◆ About this exercise ◆
Below are entries; copy exactly the lines from the one with "staining of mucinous" through the one with "immunohistochemical stain highlights", both included, and leave out the rest.

◆ Saved entries ◆
★ ★ ★ ★ ★ ★ ★

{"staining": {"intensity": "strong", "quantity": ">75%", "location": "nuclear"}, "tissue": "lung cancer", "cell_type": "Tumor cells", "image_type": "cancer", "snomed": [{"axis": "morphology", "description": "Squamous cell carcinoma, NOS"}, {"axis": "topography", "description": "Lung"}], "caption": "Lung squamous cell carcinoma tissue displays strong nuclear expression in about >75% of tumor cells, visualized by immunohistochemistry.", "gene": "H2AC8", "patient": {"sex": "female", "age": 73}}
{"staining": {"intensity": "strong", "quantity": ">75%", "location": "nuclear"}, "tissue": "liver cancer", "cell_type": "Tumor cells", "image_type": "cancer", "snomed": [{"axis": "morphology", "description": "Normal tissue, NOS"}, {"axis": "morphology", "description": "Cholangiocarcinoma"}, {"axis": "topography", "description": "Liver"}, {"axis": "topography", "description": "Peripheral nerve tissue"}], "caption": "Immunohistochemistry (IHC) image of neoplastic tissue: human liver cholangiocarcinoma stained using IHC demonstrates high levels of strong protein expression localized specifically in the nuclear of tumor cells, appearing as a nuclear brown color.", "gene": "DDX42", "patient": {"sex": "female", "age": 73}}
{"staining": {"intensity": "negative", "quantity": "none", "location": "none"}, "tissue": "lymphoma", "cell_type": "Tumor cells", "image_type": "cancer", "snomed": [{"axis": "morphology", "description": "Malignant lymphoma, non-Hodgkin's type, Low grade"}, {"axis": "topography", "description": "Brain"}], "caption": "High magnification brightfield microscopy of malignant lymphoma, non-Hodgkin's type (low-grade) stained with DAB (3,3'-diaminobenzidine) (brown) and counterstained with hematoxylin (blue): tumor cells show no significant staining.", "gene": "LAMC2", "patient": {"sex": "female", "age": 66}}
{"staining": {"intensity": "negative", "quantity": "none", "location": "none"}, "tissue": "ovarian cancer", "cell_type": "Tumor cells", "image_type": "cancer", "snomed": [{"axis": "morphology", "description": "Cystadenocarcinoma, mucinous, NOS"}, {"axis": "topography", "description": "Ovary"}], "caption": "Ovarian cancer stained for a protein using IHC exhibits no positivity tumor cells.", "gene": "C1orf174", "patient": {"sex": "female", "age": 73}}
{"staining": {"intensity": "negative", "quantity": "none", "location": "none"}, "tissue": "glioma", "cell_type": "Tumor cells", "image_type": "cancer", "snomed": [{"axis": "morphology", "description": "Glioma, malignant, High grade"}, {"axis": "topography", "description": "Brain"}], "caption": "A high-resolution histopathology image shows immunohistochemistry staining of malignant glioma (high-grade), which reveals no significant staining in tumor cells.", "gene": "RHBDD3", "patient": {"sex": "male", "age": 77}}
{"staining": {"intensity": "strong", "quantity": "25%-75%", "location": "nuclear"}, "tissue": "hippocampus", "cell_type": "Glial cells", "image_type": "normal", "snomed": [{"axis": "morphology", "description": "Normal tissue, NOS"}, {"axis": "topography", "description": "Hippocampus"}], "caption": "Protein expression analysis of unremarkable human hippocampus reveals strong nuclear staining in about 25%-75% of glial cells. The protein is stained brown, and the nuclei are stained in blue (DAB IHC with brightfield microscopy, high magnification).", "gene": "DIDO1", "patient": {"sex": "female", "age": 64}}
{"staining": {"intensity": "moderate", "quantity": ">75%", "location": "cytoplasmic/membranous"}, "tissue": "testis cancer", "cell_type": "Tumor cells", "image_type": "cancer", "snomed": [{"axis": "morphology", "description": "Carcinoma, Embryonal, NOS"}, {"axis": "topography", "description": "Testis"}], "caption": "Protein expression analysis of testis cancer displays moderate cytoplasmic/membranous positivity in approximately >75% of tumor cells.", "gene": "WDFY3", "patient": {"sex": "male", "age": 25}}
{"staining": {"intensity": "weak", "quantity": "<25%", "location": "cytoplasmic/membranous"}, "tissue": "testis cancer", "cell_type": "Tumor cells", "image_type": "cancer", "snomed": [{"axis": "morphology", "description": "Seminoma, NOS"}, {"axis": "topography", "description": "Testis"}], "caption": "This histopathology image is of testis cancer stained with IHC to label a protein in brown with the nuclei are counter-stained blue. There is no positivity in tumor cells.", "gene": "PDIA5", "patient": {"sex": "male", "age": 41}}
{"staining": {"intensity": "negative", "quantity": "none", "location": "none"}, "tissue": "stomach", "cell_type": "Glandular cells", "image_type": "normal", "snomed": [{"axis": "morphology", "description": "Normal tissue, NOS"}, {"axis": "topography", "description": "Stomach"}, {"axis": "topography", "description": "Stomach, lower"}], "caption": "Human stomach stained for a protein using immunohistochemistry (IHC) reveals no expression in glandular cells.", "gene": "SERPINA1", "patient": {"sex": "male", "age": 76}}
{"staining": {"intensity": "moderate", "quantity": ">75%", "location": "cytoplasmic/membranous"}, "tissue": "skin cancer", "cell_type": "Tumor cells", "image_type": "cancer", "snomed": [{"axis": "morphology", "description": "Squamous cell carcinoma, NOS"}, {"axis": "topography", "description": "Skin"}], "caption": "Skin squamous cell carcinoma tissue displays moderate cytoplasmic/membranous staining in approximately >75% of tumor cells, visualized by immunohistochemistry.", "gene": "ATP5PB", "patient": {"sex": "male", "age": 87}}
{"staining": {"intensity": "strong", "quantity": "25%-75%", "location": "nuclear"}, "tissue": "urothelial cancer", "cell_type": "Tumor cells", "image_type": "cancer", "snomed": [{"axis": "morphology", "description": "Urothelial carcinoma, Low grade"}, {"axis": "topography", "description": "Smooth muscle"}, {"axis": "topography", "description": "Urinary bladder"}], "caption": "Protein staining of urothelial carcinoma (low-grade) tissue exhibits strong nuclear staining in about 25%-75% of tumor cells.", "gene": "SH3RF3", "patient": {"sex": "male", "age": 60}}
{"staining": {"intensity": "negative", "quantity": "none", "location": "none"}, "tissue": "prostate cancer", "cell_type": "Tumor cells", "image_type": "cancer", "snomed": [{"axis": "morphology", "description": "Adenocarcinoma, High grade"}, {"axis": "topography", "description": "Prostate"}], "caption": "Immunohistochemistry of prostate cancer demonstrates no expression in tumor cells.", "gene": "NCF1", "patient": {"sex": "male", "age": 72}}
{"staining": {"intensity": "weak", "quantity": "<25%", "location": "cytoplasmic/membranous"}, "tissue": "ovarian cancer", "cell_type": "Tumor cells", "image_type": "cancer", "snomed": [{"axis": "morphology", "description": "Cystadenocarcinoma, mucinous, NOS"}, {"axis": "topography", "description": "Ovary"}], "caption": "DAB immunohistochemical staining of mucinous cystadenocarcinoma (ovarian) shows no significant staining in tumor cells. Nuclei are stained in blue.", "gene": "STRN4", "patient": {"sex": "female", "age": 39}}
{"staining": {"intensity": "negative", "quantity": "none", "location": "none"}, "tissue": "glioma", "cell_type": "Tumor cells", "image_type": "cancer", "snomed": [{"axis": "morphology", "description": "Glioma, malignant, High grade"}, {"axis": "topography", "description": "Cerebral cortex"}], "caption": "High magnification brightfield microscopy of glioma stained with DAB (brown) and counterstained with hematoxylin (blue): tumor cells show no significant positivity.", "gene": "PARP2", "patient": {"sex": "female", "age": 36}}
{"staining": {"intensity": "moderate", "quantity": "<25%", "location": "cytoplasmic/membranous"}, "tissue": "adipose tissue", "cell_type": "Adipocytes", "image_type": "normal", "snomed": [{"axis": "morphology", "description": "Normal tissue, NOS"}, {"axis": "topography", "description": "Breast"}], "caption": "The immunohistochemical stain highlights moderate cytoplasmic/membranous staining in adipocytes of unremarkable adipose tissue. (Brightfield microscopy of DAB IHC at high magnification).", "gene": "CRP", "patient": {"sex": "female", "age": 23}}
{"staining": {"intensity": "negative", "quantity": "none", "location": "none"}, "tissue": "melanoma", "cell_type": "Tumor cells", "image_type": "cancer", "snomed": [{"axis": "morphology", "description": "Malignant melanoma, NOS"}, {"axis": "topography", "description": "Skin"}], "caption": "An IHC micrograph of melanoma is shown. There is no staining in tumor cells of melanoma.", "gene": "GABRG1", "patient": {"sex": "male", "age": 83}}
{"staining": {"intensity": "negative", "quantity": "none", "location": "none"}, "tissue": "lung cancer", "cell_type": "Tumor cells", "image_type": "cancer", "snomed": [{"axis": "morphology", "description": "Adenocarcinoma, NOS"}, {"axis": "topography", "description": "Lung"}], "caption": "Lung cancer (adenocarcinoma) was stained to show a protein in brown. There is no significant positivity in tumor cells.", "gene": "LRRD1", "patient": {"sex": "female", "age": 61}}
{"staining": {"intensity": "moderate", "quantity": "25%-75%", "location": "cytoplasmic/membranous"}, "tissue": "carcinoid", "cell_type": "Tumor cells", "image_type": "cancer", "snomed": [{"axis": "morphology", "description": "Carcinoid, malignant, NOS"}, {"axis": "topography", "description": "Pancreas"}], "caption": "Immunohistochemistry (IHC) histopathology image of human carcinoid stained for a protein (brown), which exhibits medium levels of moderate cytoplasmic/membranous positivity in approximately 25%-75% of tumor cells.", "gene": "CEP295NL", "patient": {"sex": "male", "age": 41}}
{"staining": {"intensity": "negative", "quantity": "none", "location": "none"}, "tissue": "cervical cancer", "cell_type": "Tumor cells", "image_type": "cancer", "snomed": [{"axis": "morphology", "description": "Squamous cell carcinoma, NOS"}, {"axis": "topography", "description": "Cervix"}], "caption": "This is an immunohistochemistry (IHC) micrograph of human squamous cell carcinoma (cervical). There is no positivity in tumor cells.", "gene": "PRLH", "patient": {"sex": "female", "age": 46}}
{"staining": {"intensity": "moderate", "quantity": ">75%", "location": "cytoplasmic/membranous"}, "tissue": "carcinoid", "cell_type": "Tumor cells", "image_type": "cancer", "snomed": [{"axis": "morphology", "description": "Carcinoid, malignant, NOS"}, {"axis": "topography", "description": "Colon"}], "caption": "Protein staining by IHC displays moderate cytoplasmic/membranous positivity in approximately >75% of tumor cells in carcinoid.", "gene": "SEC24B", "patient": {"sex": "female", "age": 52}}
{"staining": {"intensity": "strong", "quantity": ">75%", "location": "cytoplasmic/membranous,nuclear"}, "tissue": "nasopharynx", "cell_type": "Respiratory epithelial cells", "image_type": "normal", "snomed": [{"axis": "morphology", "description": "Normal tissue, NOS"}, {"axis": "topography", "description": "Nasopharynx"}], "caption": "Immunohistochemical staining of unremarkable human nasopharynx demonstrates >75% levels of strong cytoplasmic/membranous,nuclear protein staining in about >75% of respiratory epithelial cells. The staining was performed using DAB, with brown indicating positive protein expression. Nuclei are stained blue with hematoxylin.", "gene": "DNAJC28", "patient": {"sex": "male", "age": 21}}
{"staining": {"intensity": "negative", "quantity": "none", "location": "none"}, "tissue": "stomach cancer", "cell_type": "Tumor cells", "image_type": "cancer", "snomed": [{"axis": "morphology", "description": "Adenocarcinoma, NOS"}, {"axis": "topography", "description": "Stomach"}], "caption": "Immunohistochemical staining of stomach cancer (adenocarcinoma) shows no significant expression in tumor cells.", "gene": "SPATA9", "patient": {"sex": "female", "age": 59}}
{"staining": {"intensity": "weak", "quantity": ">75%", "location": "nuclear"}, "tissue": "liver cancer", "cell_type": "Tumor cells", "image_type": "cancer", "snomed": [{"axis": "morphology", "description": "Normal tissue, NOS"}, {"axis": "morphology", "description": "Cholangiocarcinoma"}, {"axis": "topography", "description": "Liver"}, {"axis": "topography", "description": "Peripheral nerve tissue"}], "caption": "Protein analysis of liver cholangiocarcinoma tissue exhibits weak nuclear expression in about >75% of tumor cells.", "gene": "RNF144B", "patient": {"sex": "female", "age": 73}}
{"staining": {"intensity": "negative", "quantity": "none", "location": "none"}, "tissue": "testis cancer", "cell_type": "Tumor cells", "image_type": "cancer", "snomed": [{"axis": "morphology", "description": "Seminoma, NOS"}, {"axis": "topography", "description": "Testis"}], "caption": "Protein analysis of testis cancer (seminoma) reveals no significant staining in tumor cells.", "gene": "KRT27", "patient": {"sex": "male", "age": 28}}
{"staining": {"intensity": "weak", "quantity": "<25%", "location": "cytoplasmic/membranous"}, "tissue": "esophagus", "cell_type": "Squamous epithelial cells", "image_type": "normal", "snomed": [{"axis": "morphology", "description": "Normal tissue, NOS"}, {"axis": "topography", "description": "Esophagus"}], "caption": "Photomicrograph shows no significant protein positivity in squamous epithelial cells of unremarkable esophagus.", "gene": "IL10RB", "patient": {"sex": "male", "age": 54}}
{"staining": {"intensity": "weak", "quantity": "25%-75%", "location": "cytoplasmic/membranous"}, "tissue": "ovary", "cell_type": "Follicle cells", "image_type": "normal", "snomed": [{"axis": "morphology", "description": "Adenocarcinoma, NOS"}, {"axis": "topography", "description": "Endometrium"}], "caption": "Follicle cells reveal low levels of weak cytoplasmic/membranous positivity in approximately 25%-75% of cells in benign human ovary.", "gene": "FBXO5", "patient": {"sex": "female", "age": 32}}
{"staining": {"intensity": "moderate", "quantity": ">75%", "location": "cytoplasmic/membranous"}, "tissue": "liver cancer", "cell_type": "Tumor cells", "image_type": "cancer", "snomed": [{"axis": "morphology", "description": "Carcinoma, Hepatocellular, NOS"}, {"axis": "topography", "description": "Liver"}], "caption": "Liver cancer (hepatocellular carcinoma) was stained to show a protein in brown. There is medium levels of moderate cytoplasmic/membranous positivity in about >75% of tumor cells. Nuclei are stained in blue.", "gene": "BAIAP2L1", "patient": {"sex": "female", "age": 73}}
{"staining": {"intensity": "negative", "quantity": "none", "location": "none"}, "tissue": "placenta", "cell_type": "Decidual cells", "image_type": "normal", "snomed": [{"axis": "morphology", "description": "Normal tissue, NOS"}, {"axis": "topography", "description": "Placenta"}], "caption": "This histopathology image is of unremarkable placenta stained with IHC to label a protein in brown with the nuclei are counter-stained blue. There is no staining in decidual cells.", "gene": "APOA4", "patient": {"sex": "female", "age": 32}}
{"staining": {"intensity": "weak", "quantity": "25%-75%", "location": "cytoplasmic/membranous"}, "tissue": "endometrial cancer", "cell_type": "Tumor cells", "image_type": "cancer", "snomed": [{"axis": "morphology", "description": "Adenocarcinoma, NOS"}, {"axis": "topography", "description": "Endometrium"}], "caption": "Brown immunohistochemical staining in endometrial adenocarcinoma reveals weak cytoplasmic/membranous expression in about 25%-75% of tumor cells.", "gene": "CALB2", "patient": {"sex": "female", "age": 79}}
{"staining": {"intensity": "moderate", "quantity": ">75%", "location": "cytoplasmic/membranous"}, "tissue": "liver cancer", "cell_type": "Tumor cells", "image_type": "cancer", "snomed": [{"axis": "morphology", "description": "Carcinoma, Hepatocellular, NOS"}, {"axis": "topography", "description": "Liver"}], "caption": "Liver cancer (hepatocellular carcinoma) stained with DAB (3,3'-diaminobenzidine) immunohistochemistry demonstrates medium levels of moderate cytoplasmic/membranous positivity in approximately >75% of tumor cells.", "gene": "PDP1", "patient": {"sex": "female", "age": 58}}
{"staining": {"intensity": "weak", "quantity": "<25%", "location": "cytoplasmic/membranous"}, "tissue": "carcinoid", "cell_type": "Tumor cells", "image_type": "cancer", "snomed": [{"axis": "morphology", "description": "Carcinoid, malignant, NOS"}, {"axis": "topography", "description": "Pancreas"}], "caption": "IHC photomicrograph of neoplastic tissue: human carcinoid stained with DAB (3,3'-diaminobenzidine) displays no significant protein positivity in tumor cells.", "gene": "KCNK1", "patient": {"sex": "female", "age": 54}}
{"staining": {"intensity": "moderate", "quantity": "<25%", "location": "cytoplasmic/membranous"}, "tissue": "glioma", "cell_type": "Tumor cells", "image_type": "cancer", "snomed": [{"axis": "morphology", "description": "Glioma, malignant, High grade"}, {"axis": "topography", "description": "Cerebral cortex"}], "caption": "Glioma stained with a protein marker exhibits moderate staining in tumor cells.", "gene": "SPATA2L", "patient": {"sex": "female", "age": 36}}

★ ★ ★ ★ ★ ★ ★

◆ Result of the task ◆
{"staining": {"intensity": "weak", "quantity": "<25%", "location": "cytoplasmic/membranous"}, "tissue": "ovarian cancer", "cell_type": "Tumor cells", "image_type": "cancer", "snomed": [{"axis": "morphology", "description": "Cystadenocarcinoma, mucinous, NOS"}, {"axis": "topography", "description": "Ovary"}], "caption": "DAB immunohistochemical staining of mucinous cystadenocarcinoma (ovarian) shows no significant staining in tumor cells. Nuclei are stained in blue.", "gene": "STRN4", "patient": {"sex": "female", "age": 39}}
{"staining": {"intensity": "negative", "quantity": "none", "location": "none"}, "tissue": "glioma", "cell_type": "Tumor cells", "image_type": "cancer", "snomed": [{"axis": "morphology", "description": "Glioma, malignant, High grade"}, {"axis": "topography", "description": "Cerebral cortex"}], "caption": "High magnification brightfield microscopy of glioma stained with DAB (brown) and counterstained with hematoxylin (blue): tumor cells show no significant positivity.", "gene": "PARP2", "patient": {"sex": "female", "age": 36}}
{"staining": {"intensity": "moderate", "quantity": "<25%", "location": "cytoplasmic/membranous"}, "tissue": "adipose tissue", "cell_type": "Adipocytes", "image_type": "normal", "snomed": [{"axis": "morphology", "description": "Normal tissue, NOS"}, {"axis": "topography", "description": "Breast"}], "caption": "The immunohistochemical stain highlights moderate cytoplasmic/membranous staining in adipocytes of unremarkable adipose tissue. (Brightfield microscopy of DAB IHC at high magnification).", "gene": "CRP", "patient": {"sex": "female", "age": 23}}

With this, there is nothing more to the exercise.